Let’s return to our example of the PDA child who takes on a more subtle and subservient role in the presence of their dominant social obsession, whose needs must be met lest they scarper or turn aggressive. Just because the PDA child finds that their anxiety is driving them to be compliant with their dominant social obsession, this does not mean that their need to avoid demands completely ‘disappears’. It is just that in this situation, the drive to comply prevails over the drive to avoid demands, as complying guarantees more safety than avoiding demands. Remember, the PDA child cannot guarantee that their dominant social obsession will not turn on them or abandon them if they are demand avoidant, so in order to keep them close, which is to say, in order to keep in control of them, they have to meet their needs and present a personality that their dominant social obsession will tolerate or approve of. But the need to avoid demands is still there; it just isn’t as strong as the need to comply. So strong is the need to avoid demands and stay in control that a demand, to the PDA person, represents the venom that drips from the fangs of a viper. The PDA individual is unable to distinguish a minor request from a genuine threat - a poisonous snake slithering towards them. If the need to comply overrides the need to avoid demands, the PDA individual finds themselves in extremely close proximity to the demand, which would be like holding a Rottweiler up close to a person who is afraid of dogs. This would be like a near death experience, and could give rise to a phenomenon I have called ‘capitulatory injury’: a post traumatic state induced through demand compliance.

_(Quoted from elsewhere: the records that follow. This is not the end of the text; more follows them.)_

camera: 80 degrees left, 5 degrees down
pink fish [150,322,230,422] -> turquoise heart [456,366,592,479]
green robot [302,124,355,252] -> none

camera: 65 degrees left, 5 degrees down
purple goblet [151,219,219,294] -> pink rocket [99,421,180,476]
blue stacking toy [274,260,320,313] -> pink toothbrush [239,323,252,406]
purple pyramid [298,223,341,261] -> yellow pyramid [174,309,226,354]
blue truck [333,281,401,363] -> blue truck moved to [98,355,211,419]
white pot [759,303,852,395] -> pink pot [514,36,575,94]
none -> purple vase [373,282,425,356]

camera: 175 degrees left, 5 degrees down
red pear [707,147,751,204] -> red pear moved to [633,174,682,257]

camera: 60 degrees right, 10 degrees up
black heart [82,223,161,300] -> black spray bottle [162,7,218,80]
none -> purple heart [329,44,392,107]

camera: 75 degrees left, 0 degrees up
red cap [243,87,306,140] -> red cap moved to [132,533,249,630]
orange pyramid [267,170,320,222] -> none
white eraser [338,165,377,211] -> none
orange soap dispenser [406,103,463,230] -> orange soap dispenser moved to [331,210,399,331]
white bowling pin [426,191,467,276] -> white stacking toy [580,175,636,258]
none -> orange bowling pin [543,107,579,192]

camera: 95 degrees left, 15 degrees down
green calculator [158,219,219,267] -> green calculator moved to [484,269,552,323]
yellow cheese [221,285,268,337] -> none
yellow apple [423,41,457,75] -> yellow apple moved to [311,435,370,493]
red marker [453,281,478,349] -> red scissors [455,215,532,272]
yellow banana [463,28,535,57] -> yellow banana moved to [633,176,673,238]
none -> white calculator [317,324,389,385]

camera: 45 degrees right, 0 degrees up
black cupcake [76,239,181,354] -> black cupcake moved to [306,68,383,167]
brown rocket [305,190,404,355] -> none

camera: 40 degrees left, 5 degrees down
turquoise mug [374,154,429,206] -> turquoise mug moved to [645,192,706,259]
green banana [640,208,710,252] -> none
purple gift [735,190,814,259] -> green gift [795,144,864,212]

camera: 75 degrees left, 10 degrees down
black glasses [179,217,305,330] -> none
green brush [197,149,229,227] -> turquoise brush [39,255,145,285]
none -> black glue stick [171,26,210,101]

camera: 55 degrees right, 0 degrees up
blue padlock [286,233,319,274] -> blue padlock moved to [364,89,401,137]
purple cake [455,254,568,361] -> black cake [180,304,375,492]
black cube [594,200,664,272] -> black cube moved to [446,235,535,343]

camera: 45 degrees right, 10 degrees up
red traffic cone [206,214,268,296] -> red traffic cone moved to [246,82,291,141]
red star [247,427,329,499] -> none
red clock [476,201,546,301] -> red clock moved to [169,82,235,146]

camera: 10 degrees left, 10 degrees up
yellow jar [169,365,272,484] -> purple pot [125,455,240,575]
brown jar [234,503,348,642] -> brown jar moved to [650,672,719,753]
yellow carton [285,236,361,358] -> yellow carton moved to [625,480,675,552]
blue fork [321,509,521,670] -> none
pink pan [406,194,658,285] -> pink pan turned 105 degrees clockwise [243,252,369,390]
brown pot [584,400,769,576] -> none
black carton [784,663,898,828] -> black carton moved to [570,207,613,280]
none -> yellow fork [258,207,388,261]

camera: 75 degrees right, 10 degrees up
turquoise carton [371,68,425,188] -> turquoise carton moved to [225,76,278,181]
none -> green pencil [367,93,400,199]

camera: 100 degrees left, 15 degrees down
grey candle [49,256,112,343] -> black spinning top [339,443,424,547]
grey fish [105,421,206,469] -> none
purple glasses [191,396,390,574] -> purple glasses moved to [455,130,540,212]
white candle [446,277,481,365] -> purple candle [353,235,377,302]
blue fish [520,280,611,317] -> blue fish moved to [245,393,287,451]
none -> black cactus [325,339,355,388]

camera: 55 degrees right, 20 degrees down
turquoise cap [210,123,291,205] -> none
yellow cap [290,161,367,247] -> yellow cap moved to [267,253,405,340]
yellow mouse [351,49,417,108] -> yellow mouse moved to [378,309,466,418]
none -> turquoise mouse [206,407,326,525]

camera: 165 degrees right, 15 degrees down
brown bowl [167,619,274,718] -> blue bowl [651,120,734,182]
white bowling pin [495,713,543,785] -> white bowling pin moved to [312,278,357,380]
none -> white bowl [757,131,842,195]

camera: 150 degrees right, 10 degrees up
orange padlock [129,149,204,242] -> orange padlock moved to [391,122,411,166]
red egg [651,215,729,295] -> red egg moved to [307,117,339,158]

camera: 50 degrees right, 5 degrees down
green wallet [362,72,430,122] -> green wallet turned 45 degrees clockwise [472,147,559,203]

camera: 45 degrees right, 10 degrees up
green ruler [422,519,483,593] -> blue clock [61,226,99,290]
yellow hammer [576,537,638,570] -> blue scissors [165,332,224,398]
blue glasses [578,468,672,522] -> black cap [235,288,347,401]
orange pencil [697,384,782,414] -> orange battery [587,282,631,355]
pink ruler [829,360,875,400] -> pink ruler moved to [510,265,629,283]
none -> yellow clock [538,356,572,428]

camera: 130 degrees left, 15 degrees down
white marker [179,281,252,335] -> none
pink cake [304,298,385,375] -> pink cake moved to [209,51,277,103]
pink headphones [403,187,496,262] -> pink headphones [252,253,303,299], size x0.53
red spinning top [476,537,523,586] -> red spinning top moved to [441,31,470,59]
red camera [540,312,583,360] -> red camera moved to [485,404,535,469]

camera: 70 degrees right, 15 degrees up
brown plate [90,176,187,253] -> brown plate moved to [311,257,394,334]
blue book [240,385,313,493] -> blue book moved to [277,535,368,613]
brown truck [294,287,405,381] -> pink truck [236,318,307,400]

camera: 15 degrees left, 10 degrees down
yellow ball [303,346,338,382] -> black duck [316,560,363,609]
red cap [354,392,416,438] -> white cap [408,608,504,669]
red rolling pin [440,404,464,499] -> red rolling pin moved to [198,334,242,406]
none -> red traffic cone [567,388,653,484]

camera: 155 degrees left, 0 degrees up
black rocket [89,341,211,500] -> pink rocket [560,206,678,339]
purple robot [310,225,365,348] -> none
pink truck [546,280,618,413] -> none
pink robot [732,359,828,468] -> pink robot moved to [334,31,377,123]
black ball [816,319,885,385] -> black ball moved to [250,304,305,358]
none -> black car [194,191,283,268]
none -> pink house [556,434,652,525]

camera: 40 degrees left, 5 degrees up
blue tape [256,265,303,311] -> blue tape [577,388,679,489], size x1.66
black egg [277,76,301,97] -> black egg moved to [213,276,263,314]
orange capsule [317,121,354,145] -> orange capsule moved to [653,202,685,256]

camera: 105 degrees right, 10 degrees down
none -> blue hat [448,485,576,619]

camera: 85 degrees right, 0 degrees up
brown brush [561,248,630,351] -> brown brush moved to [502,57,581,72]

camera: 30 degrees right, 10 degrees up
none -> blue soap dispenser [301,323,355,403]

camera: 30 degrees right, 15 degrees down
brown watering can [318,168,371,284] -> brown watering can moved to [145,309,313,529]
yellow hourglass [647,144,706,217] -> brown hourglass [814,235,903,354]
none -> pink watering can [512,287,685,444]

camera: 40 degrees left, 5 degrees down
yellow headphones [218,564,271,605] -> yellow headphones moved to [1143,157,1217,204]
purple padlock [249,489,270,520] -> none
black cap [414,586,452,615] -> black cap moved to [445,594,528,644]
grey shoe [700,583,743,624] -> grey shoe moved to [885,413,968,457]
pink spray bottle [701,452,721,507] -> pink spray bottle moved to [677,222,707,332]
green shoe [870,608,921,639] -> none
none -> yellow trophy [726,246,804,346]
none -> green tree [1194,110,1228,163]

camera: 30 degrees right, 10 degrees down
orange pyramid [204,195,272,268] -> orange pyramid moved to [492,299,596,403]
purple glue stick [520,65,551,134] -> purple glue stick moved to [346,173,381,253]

There are, of course, people around whom the child doesn’t only feel safe, but recognises that such people understand them, meet their needs, acknowledge them for who they are, and with whom they are perhaps neurologically in-sync (although the latter is not an essential criterion). This is a person whom the PDA child would regard as ‘part of their tribe’, to use a necessary cliche. This is a PDA state only characterised by ‘an anxiety-driven need to remain in control’ in the sense that these experiences and relationships are few and far between. The PDA child doesn't want to control their tribe members, but may have to if they feel that losing them means leaving the natural habitat and returning to a cold, confusing and painful world in which they are not accommodated.